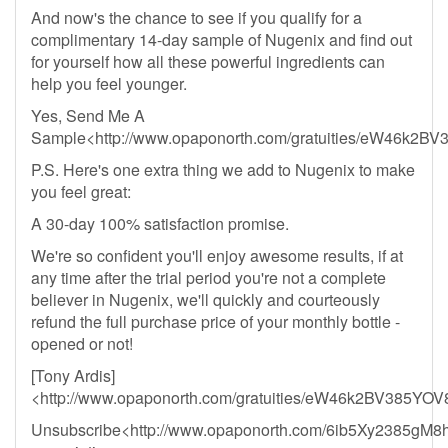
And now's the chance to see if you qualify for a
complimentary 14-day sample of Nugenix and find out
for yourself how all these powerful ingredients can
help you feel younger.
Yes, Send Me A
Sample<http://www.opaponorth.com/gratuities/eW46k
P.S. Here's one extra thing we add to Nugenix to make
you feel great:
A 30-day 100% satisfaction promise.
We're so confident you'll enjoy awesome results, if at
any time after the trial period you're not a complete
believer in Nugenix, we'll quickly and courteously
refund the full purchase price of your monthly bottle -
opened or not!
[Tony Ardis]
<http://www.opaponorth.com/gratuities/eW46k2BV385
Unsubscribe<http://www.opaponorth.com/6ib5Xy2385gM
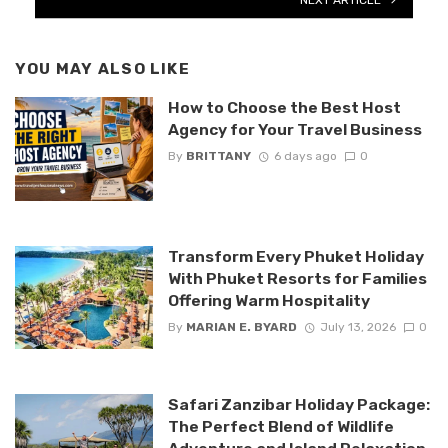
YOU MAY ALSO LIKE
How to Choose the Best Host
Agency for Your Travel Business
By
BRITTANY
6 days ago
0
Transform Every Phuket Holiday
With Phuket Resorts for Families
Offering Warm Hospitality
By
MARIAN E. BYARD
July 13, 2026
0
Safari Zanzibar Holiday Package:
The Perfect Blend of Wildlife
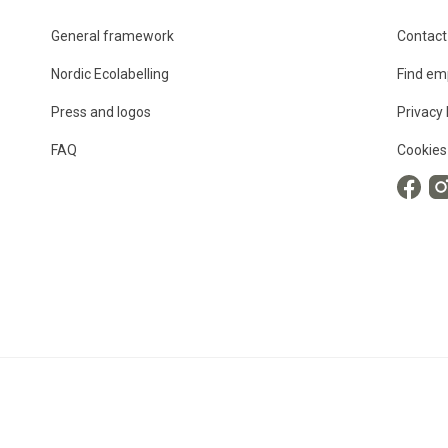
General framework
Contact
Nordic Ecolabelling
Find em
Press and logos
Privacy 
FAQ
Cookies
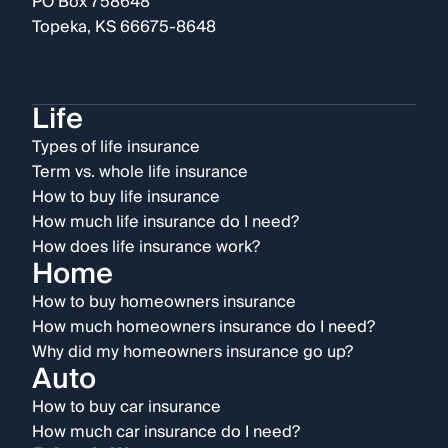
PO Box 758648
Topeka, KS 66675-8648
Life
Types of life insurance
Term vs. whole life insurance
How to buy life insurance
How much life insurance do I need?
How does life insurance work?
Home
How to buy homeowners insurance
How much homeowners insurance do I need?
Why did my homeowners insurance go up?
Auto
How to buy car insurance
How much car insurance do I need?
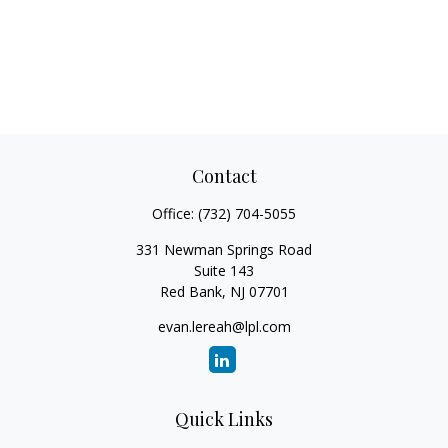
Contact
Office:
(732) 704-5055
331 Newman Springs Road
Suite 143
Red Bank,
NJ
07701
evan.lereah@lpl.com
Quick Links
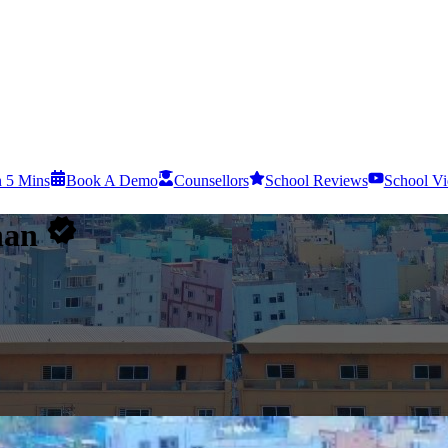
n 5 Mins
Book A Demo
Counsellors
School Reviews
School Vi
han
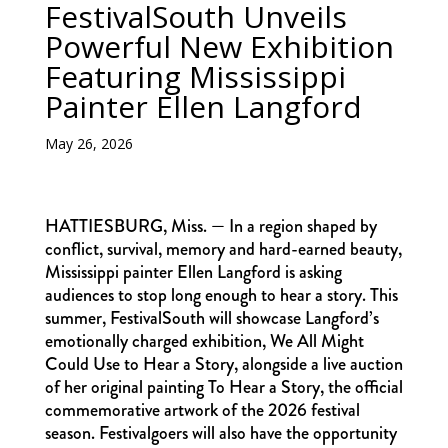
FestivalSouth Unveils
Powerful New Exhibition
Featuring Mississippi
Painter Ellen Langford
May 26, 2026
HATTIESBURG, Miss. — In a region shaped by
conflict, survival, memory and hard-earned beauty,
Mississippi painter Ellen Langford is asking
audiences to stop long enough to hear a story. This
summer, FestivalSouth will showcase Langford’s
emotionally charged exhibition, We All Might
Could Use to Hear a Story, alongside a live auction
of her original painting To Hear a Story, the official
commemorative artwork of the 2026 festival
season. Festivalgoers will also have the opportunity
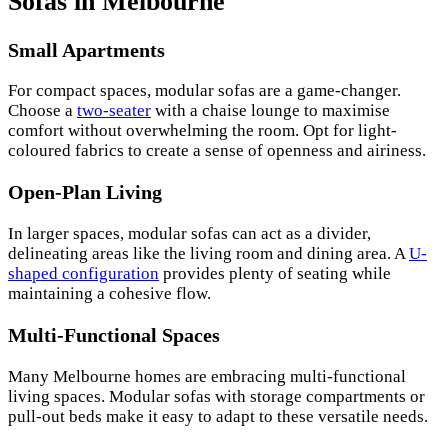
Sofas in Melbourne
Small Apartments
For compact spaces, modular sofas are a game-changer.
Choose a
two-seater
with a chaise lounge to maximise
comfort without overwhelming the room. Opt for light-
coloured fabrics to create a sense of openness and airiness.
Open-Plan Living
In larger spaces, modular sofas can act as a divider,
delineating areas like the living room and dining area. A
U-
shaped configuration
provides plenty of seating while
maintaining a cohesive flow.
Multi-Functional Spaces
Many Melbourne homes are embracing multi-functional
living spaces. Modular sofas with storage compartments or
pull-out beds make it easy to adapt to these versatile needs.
#####
TRY IT: Change every "life insurance" in the entries above to "life cover" and reproduce them otherwise unaltered. Leave the pictures out.

ANSWER AREA:
And now's the chance to see if you qualify for a
complimentary 14-day sample of Nugenix and find out
for yourself how all these powerful ingredients can
help you feel younger.
Yes, Send Me A
Sample<http://www.opaponorth.com/gratuities/eW46k
P.S. Here's one extra thing we add to Nugenix to make
you feel great:
A 30-day 100% satisfaction promise.
We're so confident you'll enjoy awesome results, if at
any time after the trial period you're not a complete
believer in Nugenix, we'll quickly and courteously
refund the full purchase price of your monthly bottle -
opened or not!
[Tony Ardis]
<http://www.opaponorth.com/gratuities/eW46k2BV385
Unsubscribe<http://www.opaponorth.com/6ib5Xy2385gM
YOU MAY ALSO LIKE
How to Choose the Best Host
Agency for Your Travel Business
By
BRITTANY
6 days ago
0
Transform Every Phuket Holiday
With Phuket Resorts for Families
Offering Warm Hospitality
By
MARIAN E. BYARD
July 13, 2026
0
Safari Zanzibar Holiday Package:
The Perfect Blend of Wildlife
General framework
Contact
Nordic Ecolabelling
Find em
Press and logos
Privacy 
FAQ
Cookies
PO Box 758648
Topeka, KS 66675-8648
Life
Types of life cover
Term vs. whole life cover
How to buy life cover
How much life cover do I need?
How does life cover work?
Home
How to buy homeowners insurance
How much homeowners insurance do I need?
Why did my homeowners insurance go up?
Auto
How to buy car insurance
How much car insurance do I need?
Contact
Office:
(732) 704-5055
331 Newman Springs Road
Suite 143
Red Bank,
NJ
07701
evan.lereah@lpl.com
Quick Links
n 5 Mins
Book A Demo
Counsellors
School Reviews
School Vi
han
FestivalSouth Unveils
Powerful New Exhibition
Featuring Mississippi
Painter Ellen Langford
May 26, 2026
HATTIESBURG, Miss. — In a region shaped by
conflict, survival, memory and hard-earned beauty,
Mississippi painter Ellen Langford is asking
audiences to stop long enough to hear a story. This
summer, FestivalSouth will showcase Langford’s
emotionally charged exhibition, We All Might
Could Use to Hear a Story, alongside a live auction
of her original painting To Hear a Story, the official
commemorative artwork of the 2026 festival
season. Festivalgoers will also have the opportunity
Sofas in Melbourne
Small Apartments
For compact spaces, modular sofas are a game-changer.
Choose a
two-seater
with a chaise lounge to maximise
comfort without overwhelming the room. Opt for light-
coloured fabrics to create a sense of openness and airiness.
Open-Plan Living
In larger spaces, modular sofas can act as a divider,
delineating areas like the living room and dining area. A
U-
shaped configuration
provides plenty of seating while
maintaining a cohesive flow.
Multi-Functional Spaces
Many Melbourne homes are embracing multi-functional
living spaces. Modular sofas with storage compartments or
pull-out beds make it easy to adapt to these versatile needs.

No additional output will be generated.